De waarzegster te Endor II
Zooals wij gezien hebben, kwam Saul ertoe zich te begeven tot een waarzegster, te Endor woonachtig. God antwoordde hem niet meer, noch door gezichten, noch door de profeten. Zij ondervraagt de doodengeesten, zij is tooveres of waarzegster. Iemand die een waarzeggenden geest heeft wordt ook wel duivelskunstenaar genoemd, omdat hij zich in verbinding stelde met de machten der hel.
Laten wij samen de verzen van 1 Samuël 28 nagaan, waarover de vragen zijn gesteld.
Vooraf nog enkele opmerkingen van algemeenen aard.

• FRAGMENTEN UIT RIJEN:
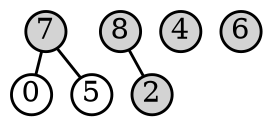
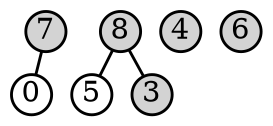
  graph {
    fontsize=12
    nodesep=0.1
    ranksep=0.1
    node [fillcolor=lightgray fixedsize=true fontsize=10 shape=circle style=filled]
    0 [fillcolor=white width=0.2]
    n2 [label=8 width=0.2]
-   2 [width=0.2]
+   2 [width=0.2 label=3]
    4 [width=0.2]
    5 [fillcolor=white width=0.2]
    6 [width=0.2]
    7 [width=0.2]
    n2 -- 2
    7 -- 0
-   7 -- 5
+   n2 -- 5
  }
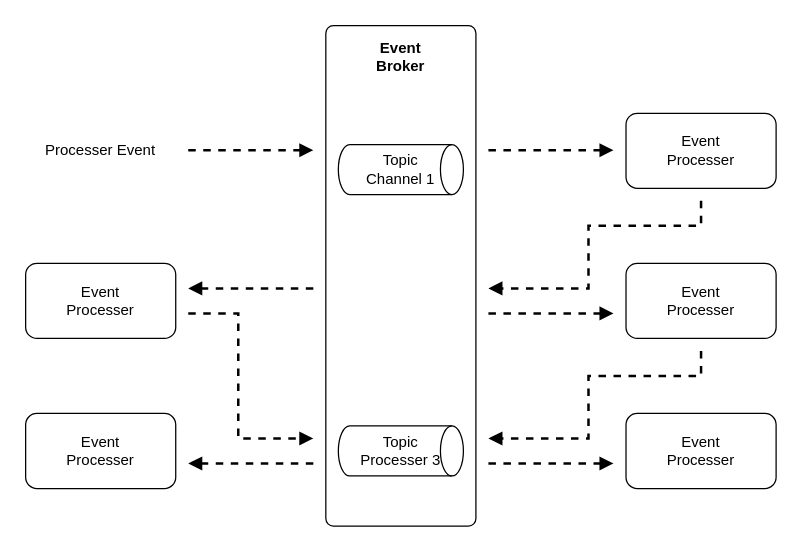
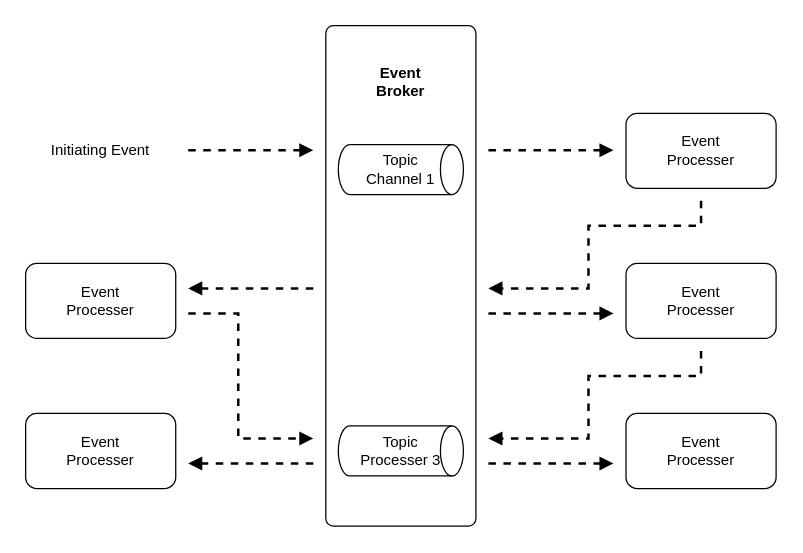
  <mxCell id="0" />
  <mxCell id="1" parent="0" />
  <mxCell id="2" value="" style="rounded=1;whiteSpace=wrap;html=1;fillColor=none;arcSize=5;" vertex="1" parent="1"><mxGeometry x="260" y="20" width="120" height="400" as="geometry" /></mxCell>
- <mxCell id="3" value="Event&lt;br&gt;Broker" style="text;html=1;strokeColor=none;fillColor=none;align=center;verticalAlign=middle;whiteSpace=wrap;rounded=0;fontStyle=1" vertex="1" parent="1"><mxGeometry x="270" y="30" width="100" height="30" as="geometry" /></mxCell>
+ <mxCell id="3" value="Event&lt;br&gt;Broker" style="text;html=1;strokeColor=none;fillColor=none;align=center;verticalAlign=middle;whiteSpace=wrap;rounded=0;fontStyle=1" vertex="1" parent="1"><mxGeometry x="270" y="50" width="100" height="30" as="geometry" /></mxCell>
  <mxCell id="4" value="Topic&lt;br&gt;Channel 1" style="strokeWidth=1;html=1;shape=mxgraph.flowchart.direct_data;whiteSpace=wrap;fillColor=none;" vertex="1" parent="1"><mxGeometry x="270" y="115" width="100" height="40" as="geometry" /></mxCell>
  <mxCell id="5" value="Topic&lt;br&gt;Processer 3" style="strokeWidth=1;html=1;shape=mxgraph.flowchart.direct_data;whiteSpace=wrap;fillColor=none;" vertex="1" parent="1"><mxGeometry x="270" y="340" width="100" height="40" as="geometry" /></mxCell>
  <mxCell id="6" value="" style="endArrow=block;dashed=1;html=1;strokeWidth=2;endFill=1;" edge="1" parent="1"><mxGeometry width="50" height="50" relative="1" as="geometry"><mxPoint x="150" y="119.5" as="sourcePoint" /><mxPoint x="250" y="119.5" as="targetPoint" /></mxGeometry></mxCell>
- <mxCell id="7" value="Processer Event" style="text;html=1;strokeColor=none;fillColor=none;align=center;verticalAlign=middle;whiteSpace=wrap;rounded=0;" vertex="1" parent="1"><mxGeometry x="20" y="110" width="120" height="20" as="geometry" /></mxCell>
+ <mxCell id="7" value="Initiating Event" style="text;html=1;strokeColor=none;fillColor=none;align=center;verticalAlign=middle;whiteSpace=wrap;rounded=0;" vertex="1" parent="1"><mxGeometry x="20" y="110" width="120" height="20" as="geometry" /></mxCell>
  <mxCell id="8" value="Event&lt;br&gt;Processer" style="rounded=1;whiteSpace=wrap;html=1;strokeWidth=1;fillColor=none;align=center;" vertex="1" parent="1"><mxGeometry x="500" y="90" width="120" height="60" as="geometry" /></mxCell>
  <mxCell id="9" value="" style="endArrow=block;dashed=1;html=1;strokeWidth=2;endFill=1;" edge="1" parent="1"><mxGeometry width="50" height="50" relative="1" as="geometry"><mxPoint x="390" y="119.5" as="sourcePoint" /><mxPoint x="490" y="119.5" as="targetPoint" /></mxGeometry></mxCell>
  <mxCell id="10" value="" style="endArrow=block;dashed=1;html=1;strokeWidth=2;endFill=1;rounded=0;edgeStyle=orthogonalEdgeStyle;" edge="1" parent="1"><mxGeometry width="50" height="50" relative="1" as="geometry"><mxPoint x="560" y="160" as="sourcePoint" /><mxPoint x="390" y="230" as="targetPoint" /><Array as="points"><mxPoint x="560" y="180" /><mxPoint x="470" y="180" /><mxPoint x="470" y="230" /></Array></mxGeometry></mxCell>
  <mxCell id="11" value="Event&lt;br&gt;Processer" style="rounded=1;whiteSpace=wrap;html=1;strokeWidth=1;fillColor=none;align=center;" vertex="1" parent="1"><mxGeometry x="20" y="210" width="120" height="60" as="geometry" /></mxCell>
  <mxCell id="12" value="Event&lt;br&gt;Processer" style="rounded=1;whiteSpace=wrap;html=1;strokeWidth=1;fillColor=none;align=center;" vertex="1" parent="1"><mxGeometry x="500" y="210" width="120" height="60" as="geometry" /></mxCell>
  <mxCell id="13" value="" style="endArrow=block;dashed=1;html=1;strokeWidth=2;endFill=1;rounded=0;edgeStyle=orthogonalEdgeStyle;" edge="1" parent="1"><mxGeometry width="50" height="50" relative="1" as="geometry"><mxPoint x="250" y="230" as="sourcePoint" /><mxPoint x="150" y="230" as="targetPoint" /><Array as="points"><mxPoint x="210" y="230" /><mxPoint x="210" y="230" /></Array></mxGeometry></mxCell>
  <mxCell id="14" value="" style="endArrow=block;dashed=1;html=1;strokeWidth=2;endFill=1;edgeStyle=orthogonalEdgeStyle;rounded=0;" edge="1" parent="1"><mxGeometry width="50" height="50" relative="1" as="geometry"><mxPoint x="150" y="250" as="sourcePoint" /><mxPoint x="250" y="350" as="targetPoint" /><Array as="points"><mxPoint x="190" y="250" /><mxPoint x="190" y="350" /></Array></mxGeometry></mxCell>
  <mxCell id="15" value="" style="endArrow=block;dashed=1;html=1;strokeWidth=2;endFill=1;" edge="1" parent="1"><mxGeometry width="50" height="50" relative="1" as="geometry"><mxPoint x="390" y="250" as="sourcePoint" /><mxPoint x="490" y="250" as="targetPoint" /></mxGeometry></mxCell>
  <mxCell id="16" value="" style="endArrow=block;dashed=1;html=1;strokeWidth=2;endFill=1;rounded=0;edgeStyle=orthogonalEdgeStyle;" edge="1" parent="1"><mxGeometry width="50" height="50" relative="1" as="geometry"><mxPoint x="560" y="280" as="sourcePoint" /><mxPoint x="390" y="350" as="targetPoint" /><Array as="points"><mxPoint x="560" y="300" /><mxPoint x="470" y="300" /><mxPoint x="470" y="350" /></Array></mxGeometry></mxCell>
  <mxCell id="17" value="Event&lt;br&gt;Processer" style="rounded=1;whiteSpace=wrap;html=1;strokeWidth=1;fillColor=none;align=center;" vertex="1" parent="1"><mxGeometry x="500" y="330" width="120" height="60" as="geometry" /></mxCell>
  <mxCell id="18" value="" style="endArrow=block;dashed=1;html=1;strokeWidth=2;endFill=1;" edge="1" parent="1"><mxGeometry width="50" height="50" relative="1" as="geometry"><mxPoint x="390" y="370" as="sourcePoint" /><mxPoint x="490" y="370" as="targetPoint" /></mxGeometry></mxCell>
  <mxCell id="19" value="Event&lt;br&gt;Processer" style="rounded=1;whiteSpace=wrap;html=1;strokeWidth=1;fillColor=none;align=center;" vertex="1" parent="1"><mxGeometry x="20" y="330" width="120" height="60" as="geometry" /></mxCell>
  <mxCell id="20" value="" style="endArrow=block;dashed=1;html=1;strokeWidth=2;endFill=1;rounded=0;edgeStyle=orthogonalEdgeStyle;" edge="1" parent="1"><mxGeometry width="50" height="50" relative="1" as="geometry"><mxPoint x="250" y="370" as="sourcePoint" /><mxPoint x="150" y="370" as="targetPoint" /><Array as="points"><mxPoint x="210" y="370" /><mxPoint x="210" y="370" /></Array></mxGeometry></mxCell>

• DEELOPDRACHTEN:
(A) Waar woonde volgens de tekst over de waarzegster te Endor de vrouw naar wie Saul toe ging?
(B) Waarom wordt iemand met een waarzeggende geest volgens de tekst over de waarzegster te Endor ook duivelskunstenaar genoemd? Antwoord in één tot drie zinnen.
(C) Zet de alinea die begint met "Zooals wij gezien hebben" uit de tekst over de waarzegster te Endor om in een korte opsomming met de belangrijkste feiten.

• ANTWOORDEN PER OPDRACHT:
(A) Te Endor.

(B) Zo iemand wordt duivelskunstenaar genoemd omdat hij zich in verbinding stelde met de machten der hel.

(C)
- Saul begaf zich naar een waarzegster die te Endor woonde.
- God antwoordde hem niet meer, noch door gezichten, noch door de profeten.
- De vrouw ondervraagt de doodengeesten; zij is tooveres of waarzegster.
- Wie een waarzeggenden geest heeft, heet ook duivelskunstenaar, omdat hij zich in verbinding stelde met de machten der hel.